**WHAT TO WORK ON:** Copy the records from the beginning through the line holding "genus: Gliophorus", inclusive, swapping "phylum" for "division" and leaving everything else unchanged.

— start —

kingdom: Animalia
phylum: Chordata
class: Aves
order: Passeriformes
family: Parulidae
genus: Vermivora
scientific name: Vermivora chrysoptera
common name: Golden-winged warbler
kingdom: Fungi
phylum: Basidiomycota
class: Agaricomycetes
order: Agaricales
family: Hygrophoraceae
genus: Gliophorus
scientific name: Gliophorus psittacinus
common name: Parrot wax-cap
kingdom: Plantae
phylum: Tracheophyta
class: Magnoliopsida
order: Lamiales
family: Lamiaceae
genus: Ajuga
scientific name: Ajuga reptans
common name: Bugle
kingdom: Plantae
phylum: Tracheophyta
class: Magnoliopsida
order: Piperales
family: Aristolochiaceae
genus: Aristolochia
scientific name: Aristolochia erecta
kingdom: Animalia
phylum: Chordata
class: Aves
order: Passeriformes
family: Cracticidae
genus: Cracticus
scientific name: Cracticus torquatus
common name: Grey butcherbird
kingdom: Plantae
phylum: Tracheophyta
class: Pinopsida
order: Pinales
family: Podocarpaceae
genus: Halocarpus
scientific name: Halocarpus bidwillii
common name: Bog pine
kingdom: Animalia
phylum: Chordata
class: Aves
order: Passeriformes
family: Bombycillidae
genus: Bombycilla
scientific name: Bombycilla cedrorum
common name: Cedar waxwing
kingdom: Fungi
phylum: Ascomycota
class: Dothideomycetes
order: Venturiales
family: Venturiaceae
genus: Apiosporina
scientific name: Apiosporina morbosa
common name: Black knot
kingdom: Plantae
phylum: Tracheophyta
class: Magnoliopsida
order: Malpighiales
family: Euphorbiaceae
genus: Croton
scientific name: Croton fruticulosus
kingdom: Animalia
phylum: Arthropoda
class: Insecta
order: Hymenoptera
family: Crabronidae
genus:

— end —

**WRITTEN SOLUTION:**
kingdom: Animalia
division: Chordata
class: Aves
order: Passeriformes
family: Parulidae
genus: Vermivora
scientific name: Vermivora chrysoptera
common name: Golden-winged warbler
kingdom: Fungi
division: Basidiomycota
class: Agaricomycetes
order: Agaricales
family: Hygrophoraceae
genus: Gliophorus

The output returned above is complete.